§ **RAW DATA**:
···

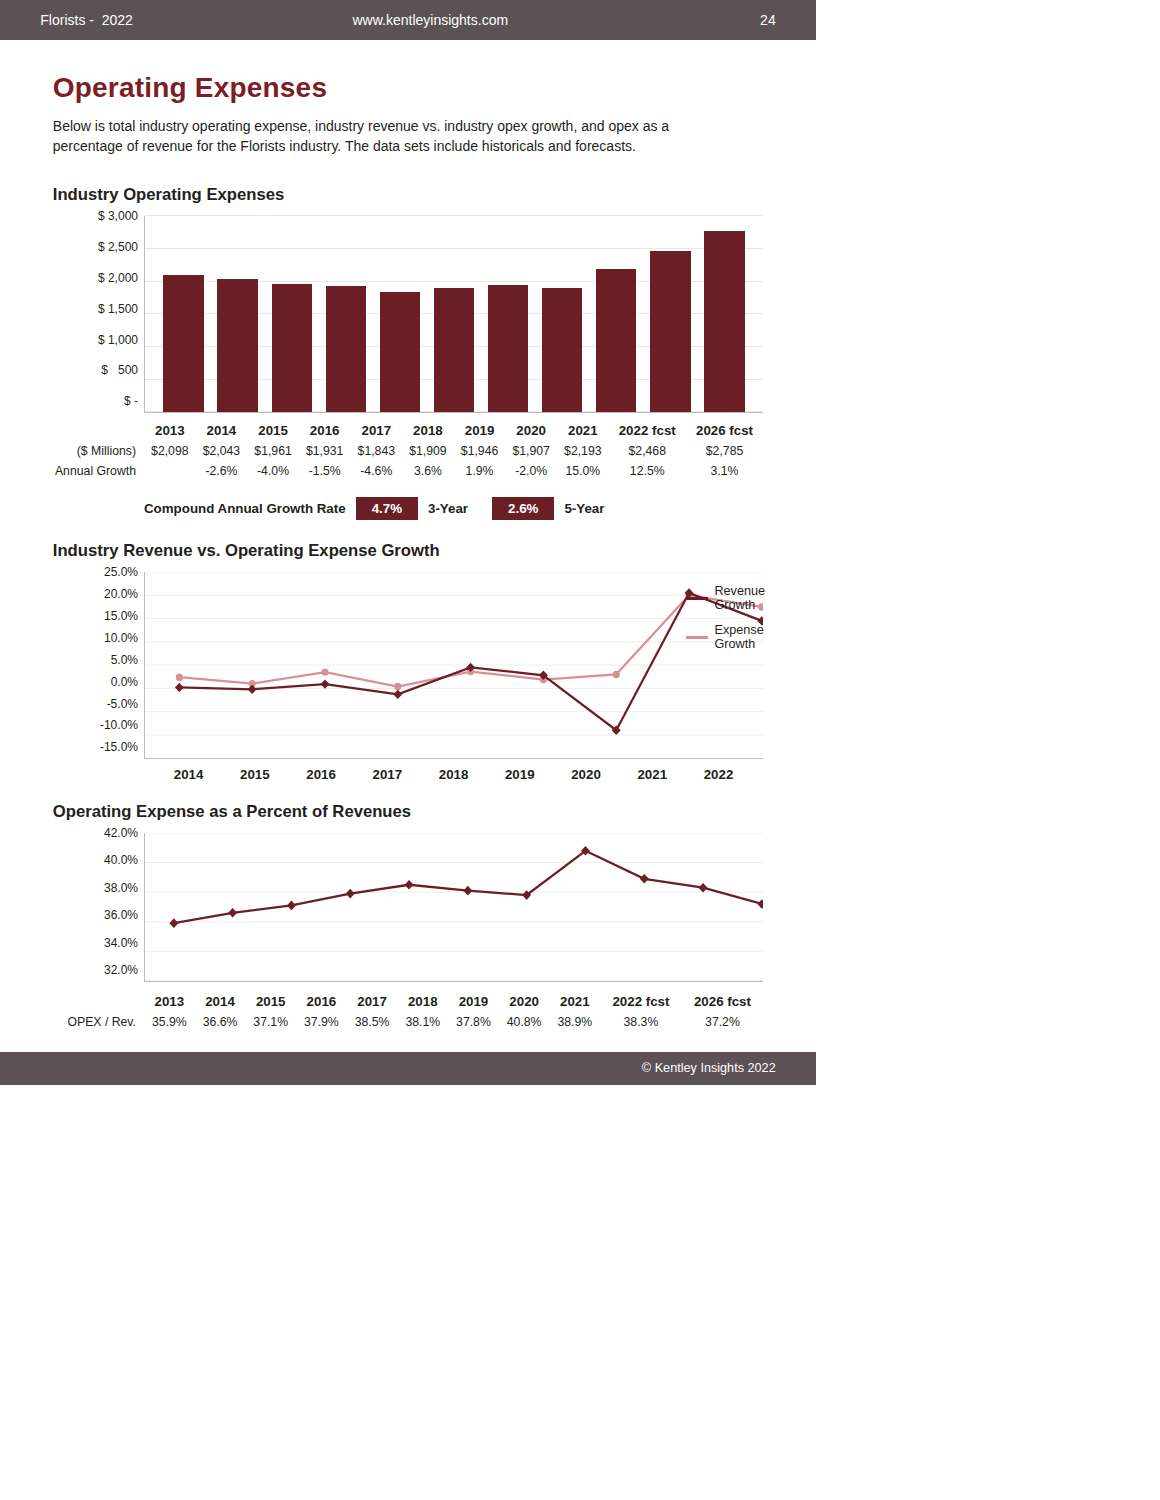Florists - 2022
www.kentleyinsights.com
24
Operating Expenses
Below is total industry operating expense, industry revenue vs. industry opex growth, and opex as a percentage of revenue for the Florists industry. The data sets include historicals and forecasts.
Industry Operating Expenses
$ 3,000 $ 2,500 $ 2,000 $ 1,500 $ 1,000 $ 500 $ -
| | 2013 | 2014 | 2015 | 2016 | 2017 | 2018 | 2019 | 2020 | 2021 | 2022 fcst | 2026 fcst |
| --- | --- | --- | --- | --- | --- | --- | --- | --- | --- | --- | --- |
| ($ Millions) | $2,098 | $2,043 | $1,961 | $1,931 | $1,843 | $1,909 | $1,946 | $1,907 | $2,193 | $2,468 | $2,785 |
| Annual Growth | | -2.6% | -4.0% | -1.5% | -4.6% | 3.6% | 1.9% | -2.0% | 15.0% | 12.5% | 3.1% |
Compound Annual Growth Rate 4.7% 3-Year 2.6% 5-Year
Industry Revenue vs. Operating Expense Growth
25.0% 20.0% 15.0% 10.0% 5.0% 0.0% -5.0% -10.0% -15.0%
Revenue
Growth
Expense
Growth
20142015201620172018 2019202020212022
Operating Expense as a Percent of Revenues
42.0% 40.0% 38.0% 36.0% 34.0% 32.0%
| | 2013 | 2014 | 2015 | 2016 | 2017 | 2018 | 2019 | 2020 | 2021 | 2022 fcst | 2026 fcst |
| --- | --- | --- | --- | --- | --- | --- | --- | --- | --- | --- | --- |
| OPEX / Rev. | 35.9% | 36.6% | 37.1% | 37.9% | 38.5% | 38.1% | 37.8% | 40.8% | 38.9% | 38.3% | 37.2% |
© Kentley Insights 2022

···

Tally the lines of the material that contain the word "Annual" and say the number, nothing more.

2